THE YEAR: 2010 THE NEWS REPORT: One week ago, a consortium of the 15 major global suppliers presented the five remaining global vehicle manufacturers their terms for doing business. The terms included standardization of specific products across manufacturers, non-negotiable prices, quality improvement standards and conditions for manufacturer-initiated engineering changes and delivery schedule changes. Today the Global Vehicle Manufacturers Association (GVMA) accepted the consortium's terms. This acquiescence by the GVMA to suppliers' demands clearly indicates that the power of the manufacturer-supplier relationship in the global automotive industry is now in the hands of the suppliers.
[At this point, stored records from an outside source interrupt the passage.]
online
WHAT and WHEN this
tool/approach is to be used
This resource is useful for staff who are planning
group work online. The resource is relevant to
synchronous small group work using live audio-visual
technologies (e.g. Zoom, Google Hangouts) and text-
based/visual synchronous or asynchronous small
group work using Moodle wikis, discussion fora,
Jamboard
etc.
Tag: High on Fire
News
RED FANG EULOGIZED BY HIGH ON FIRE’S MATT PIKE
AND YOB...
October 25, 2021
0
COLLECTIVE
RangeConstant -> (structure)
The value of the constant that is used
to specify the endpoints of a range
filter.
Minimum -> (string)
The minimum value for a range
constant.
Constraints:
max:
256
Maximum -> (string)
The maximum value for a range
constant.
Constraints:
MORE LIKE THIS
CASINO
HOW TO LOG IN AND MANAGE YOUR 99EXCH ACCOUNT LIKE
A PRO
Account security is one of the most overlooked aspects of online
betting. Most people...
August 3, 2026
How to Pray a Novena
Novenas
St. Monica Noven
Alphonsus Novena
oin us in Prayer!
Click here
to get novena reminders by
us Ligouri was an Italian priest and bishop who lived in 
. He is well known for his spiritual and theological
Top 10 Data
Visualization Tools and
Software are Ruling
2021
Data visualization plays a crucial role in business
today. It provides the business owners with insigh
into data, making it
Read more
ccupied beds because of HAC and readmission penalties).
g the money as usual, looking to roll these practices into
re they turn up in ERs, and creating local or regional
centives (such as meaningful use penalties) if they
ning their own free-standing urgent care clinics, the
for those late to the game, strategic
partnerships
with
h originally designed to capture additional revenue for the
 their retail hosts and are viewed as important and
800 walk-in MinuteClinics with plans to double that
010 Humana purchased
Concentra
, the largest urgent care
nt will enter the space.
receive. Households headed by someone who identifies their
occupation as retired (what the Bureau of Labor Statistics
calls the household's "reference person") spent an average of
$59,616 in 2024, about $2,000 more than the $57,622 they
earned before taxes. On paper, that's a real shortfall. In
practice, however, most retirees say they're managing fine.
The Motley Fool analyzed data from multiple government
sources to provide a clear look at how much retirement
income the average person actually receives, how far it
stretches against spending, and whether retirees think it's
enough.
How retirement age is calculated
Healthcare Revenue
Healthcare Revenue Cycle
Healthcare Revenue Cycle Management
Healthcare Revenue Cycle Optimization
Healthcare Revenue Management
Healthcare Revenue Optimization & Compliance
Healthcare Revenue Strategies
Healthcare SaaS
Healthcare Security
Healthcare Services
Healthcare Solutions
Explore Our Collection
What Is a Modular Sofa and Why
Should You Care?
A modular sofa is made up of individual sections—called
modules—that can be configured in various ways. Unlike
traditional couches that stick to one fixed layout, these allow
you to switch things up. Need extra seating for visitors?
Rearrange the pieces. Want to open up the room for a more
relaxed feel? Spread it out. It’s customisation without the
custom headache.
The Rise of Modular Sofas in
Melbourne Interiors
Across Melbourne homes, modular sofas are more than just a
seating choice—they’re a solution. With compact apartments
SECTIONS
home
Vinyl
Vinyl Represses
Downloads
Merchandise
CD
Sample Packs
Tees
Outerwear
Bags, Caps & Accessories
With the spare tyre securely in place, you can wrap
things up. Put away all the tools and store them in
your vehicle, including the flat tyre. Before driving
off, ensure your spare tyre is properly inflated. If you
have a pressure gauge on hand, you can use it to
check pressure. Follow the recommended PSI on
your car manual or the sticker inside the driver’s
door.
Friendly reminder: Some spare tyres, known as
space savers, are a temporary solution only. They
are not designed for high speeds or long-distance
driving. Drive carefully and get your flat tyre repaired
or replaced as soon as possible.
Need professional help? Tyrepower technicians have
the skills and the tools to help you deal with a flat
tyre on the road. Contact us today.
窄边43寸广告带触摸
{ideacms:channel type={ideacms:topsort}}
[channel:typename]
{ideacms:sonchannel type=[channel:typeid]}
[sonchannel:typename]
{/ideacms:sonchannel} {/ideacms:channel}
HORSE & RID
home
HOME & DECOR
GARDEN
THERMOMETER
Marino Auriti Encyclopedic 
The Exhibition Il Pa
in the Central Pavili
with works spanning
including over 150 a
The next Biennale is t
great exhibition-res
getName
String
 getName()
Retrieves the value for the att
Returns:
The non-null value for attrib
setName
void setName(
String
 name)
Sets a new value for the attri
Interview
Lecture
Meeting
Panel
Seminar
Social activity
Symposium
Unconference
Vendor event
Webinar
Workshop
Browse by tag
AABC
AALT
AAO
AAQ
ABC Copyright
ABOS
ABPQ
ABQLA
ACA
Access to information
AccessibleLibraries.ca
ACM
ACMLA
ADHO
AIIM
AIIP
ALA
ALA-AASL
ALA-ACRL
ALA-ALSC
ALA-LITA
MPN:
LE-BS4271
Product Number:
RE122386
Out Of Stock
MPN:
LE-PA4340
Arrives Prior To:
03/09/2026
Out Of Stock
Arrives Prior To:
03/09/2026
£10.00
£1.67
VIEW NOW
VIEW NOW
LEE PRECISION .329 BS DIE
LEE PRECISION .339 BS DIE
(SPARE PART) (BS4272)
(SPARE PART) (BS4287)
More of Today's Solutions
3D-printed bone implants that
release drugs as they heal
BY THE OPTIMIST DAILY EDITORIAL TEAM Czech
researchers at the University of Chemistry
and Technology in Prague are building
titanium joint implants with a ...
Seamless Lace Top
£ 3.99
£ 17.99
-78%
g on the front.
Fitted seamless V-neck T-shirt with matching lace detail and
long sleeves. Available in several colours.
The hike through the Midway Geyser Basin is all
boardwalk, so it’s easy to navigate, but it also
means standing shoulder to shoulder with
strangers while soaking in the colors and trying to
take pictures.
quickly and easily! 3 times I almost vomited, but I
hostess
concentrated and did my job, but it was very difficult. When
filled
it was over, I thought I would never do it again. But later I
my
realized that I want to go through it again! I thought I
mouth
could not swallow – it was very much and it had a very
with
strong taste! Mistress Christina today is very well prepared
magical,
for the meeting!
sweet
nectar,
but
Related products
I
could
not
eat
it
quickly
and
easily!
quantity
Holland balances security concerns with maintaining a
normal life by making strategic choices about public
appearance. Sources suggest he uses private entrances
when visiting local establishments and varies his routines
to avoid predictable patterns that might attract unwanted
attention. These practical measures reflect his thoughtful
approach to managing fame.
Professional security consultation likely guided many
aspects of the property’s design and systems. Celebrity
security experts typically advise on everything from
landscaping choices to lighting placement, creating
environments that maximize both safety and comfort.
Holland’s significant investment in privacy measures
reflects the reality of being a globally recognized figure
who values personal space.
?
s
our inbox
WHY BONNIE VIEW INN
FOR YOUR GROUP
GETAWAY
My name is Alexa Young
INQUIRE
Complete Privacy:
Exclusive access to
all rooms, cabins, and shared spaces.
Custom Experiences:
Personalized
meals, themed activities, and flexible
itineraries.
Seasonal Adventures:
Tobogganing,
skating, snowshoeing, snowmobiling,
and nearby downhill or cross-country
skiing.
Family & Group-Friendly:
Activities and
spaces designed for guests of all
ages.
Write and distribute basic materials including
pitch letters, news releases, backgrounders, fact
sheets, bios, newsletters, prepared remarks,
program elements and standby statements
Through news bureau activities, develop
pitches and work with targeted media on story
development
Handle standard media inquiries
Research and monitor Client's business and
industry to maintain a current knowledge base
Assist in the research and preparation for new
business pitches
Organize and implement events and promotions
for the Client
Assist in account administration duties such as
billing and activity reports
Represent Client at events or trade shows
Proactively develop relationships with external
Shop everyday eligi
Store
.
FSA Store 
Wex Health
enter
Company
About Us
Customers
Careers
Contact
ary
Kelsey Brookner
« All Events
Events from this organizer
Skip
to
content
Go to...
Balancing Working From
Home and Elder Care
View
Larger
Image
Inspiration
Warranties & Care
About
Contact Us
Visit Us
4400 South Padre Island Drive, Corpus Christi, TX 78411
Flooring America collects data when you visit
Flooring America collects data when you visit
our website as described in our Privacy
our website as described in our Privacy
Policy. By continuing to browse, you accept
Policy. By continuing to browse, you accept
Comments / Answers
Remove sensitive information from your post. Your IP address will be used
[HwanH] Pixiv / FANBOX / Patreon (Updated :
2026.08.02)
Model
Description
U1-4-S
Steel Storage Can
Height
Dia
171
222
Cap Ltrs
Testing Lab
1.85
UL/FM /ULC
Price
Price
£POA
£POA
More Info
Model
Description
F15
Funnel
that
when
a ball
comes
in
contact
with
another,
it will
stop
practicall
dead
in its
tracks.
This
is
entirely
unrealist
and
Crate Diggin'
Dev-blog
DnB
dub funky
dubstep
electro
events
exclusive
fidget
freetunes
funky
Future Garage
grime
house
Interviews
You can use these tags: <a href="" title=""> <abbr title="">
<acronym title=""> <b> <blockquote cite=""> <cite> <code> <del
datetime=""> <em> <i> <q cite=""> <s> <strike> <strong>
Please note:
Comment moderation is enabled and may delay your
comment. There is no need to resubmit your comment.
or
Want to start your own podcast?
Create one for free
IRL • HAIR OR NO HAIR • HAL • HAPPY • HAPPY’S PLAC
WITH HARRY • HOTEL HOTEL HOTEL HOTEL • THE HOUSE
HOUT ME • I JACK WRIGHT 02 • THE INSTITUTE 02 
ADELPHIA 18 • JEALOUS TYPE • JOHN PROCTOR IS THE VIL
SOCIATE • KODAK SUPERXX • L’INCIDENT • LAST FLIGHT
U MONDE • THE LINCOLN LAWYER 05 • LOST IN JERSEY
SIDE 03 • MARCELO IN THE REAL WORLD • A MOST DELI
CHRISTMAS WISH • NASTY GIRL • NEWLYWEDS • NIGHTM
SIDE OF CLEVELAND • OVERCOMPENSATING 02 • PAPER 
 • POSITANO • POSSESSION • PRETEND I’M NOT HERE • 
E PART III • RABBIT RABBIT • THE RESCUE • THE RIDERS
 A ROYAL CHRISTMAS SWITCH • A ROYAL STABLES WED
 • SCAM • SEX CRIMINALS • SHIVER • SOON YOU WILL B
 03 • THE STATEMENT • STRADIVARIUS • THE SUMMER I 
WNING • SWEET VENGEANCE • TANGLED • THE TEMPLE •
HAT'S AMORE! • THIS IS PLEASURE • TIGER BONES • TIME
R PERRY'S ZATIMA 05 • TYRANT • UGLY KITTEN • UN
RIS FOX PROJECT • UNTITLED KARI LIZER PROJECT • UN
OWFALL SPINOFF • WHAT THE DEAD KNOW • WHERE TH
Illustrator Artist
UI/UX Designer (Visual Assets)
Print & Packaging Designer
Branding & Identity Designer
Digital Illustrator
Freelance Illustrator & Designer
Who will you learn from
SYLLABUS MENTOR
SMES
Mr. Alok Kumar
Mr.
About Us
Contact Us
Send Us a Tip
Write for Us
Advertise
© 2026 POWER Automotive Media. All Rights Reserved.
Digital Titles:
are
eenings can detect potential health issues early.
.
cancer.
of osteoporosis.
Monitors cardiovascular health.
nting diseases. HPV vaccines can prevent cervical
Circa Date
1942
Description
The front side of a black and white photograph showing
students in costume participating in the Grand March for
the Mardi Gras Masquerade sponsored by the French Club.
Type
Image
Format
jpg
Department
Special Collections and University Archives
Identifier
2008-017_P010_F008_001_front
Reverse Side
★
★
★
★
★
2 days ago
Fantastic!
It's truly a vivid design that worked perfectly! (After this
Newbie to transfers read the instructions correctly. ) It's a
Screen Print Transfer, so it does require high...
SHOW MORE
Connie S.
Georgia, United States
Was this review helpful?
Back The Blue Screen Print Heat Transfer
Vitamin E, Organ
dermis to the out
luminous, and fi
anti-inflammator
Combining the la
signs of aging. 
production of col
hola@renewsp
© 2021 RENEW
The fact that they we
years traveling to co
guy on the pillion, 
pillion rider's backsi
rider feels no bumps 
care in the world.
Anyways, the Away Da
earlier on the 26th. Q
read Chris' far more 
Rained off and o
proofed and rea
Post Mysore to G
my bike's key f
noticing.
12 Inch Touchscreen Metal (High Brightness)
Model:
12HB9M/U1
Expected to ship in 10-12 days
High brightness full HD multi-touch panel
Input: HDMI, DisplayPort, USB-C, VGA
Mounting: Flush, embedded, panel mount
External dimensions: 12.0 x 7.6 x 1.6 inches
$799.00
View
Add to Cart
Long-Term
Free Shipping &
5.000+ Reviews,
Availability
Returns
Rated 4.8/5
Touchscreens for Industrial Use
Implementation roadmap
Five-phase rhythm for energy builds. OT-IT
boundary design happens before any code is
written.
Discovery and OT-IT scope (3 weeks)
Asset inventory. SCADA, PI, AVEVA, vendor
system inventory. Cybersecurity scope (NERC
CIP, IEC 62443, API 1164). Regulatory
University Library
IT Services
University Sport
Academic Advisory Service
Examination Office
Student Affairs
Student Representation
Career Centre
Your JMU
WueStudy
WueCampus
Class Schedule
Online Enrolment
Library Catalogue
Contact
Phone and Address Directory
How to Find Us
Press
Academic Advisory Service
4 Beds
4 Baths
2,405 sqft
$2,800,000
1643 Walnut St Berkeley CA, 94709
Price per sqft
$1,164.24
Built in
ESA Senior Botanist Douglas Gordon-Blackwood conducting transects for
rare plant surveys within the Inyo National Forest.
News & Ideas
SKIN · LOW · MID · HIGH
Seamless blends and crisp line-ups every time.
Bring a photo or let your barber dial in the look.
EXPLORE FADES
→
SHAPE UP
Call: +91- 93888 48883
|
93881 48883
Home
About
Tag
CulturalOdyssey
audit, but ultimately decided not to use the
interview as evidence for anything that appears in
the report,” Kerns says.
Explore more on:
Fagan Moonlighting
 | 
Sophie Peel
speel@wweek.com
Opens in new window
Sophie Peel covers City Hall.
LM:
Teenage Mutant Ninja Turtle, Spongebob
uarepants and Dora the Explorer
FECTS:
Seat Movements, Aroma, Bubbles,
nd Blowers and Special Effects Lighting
Far-fetched or reality? Today, many suppliers and consultants believe that the balance of power between the OEMs and suppliers has begun an irreversible shift from manufacturer to supplier. There is good reason to believe this will happen.
With increasing frequency, manufacturers are outsourcing work that requires suppliers to broaden engineering and manufacturing capabilities. Many larger suppliers also are being asked to provide more modules and systems, which requires them to act as system integrators, with even more complex engineering and manufacturing.
To meet these needs, suppliers are broadening their capabilities through mergers and acquisitions. The end result is that production and technical capabilities are being transferred from OEMs to suppliers and consolidated in the hands of suppliers who are becoming larger in size and greater in capability as they become fewer in number.
The few remaining suppliers, it is argued, eventually will be able to dictate to the OEMs their terms for doing business. And the OEMs, because of a dependency on these few suppliers, will not have the option to negotiate, let alone decline, the terms.
Many supplier executives, chafing under what they consider to be years of unfair treatment by OEMs, are anxiously looking to the day when they can tell the purchasing personnel of these OEMs how business will be conducted. The worm will have turned!
Unfortunately, this day will not come. In fact, even the day when the playing field is level between the two players will not come. OEMs will continue to hold the power in the manufacturer-supplier relationship for two basic and fundamental reasons:
1) The increasing role of OEM purchasing personnel as risk managers; and
2) The suppliers' self-interest.
As the number of suppliers decreases, the management of risk by purchasing personnel will encompass broader strategic issues. As capabilities become concentrated in fewer suppliers, there comes a point when each OEM will take steps to ensure that it is able to continue choosing its vendors. These steps could include giving a minor supplier a major contract.
OEMs have acted in this manner in the past. Not too many years ago many thoughtCorp. and Johnson Control Inc. would become the world's predominant interior suppliers. Then International was awarded a contract. Now there are three major North American interior suppliers.
The same thing has happened in Europe wherewas recently awarded a $500 million seat contract. Does this suggest that some OEM on each continent has its eye on a fourth interior supplier who is waiting in the wings for a major contract? What better way to further erode the power of the current major interior suppliers?
It also is not unreasonable to expect an OEM, concerned about suppliers getting too much power, to bring some currently outsourced work back inside to reduce its risk. The ebb and flow of outsourcing between OEMs and suppliers makes such OEM actions quite feasible, as suppliers of a specific component or system reach a critical minimum number.
Each supplier's self-interest in revenue and profit growth also will constrain the suppliers' ability to wrest power away from OEMs. As growth slows, remaining suppliers will have to look to new business for growth. The need to look to new opportunities will be further intensified if OEM mergers continue.
With growth opportunities for current products limited, and fewer OEMs with whom to do business, the major suppliers will have no choice but to expand into new areas to satisfy their need for growth. And OEMs will subsequently find, without looking too hard, new willing and capable suppliers with whom to conduct business.
Some may argue that suppliers, recognizing that they are gaining a more powerful position with the OEMs, will not engage in self-defeating activities. Several prognosticators say that major suppliers will form a consortium, working together to maximize joint returns rather than allow themselves to continue to be the foil of the OEMs. Such a consortium would essentially be a cartel.
Notwithstanding legal ramifications of doing so, this cartel, like every cartel in the history of man, will fail. Remember the oil cartel of the early '70s? Look at it today.
One can argue that different countries with different political agendas brought about its self-destruction. Consider then the coffee cartel, which was predominately comprised of Brazilian companies. It too failed.
In the short term, if OEM purchasing personnel fail to properly manage their risk, a consortium may succeed. In the long term, however, the suppliers' self-interest will cause a consortium to fail.
Even if OEMs and their purchasing personnel fail to recognize the need to conscientiously manage the risk associated with a decreasing supply base, the self-interest of the suppliers, as large and as concentrated as they may become, will not permit the power in the OEM-supplier relationship to shift. Wishful thinking not withstanding, the OEMs, as always, will continue to be the more powerful of the two.
Of course, as has been suggested, the suppliers could get together and simply end-run the OEMs by starting their own automaking operations. But now they would be one of them. So, will they act any differently toward their suppliers? I doubt it!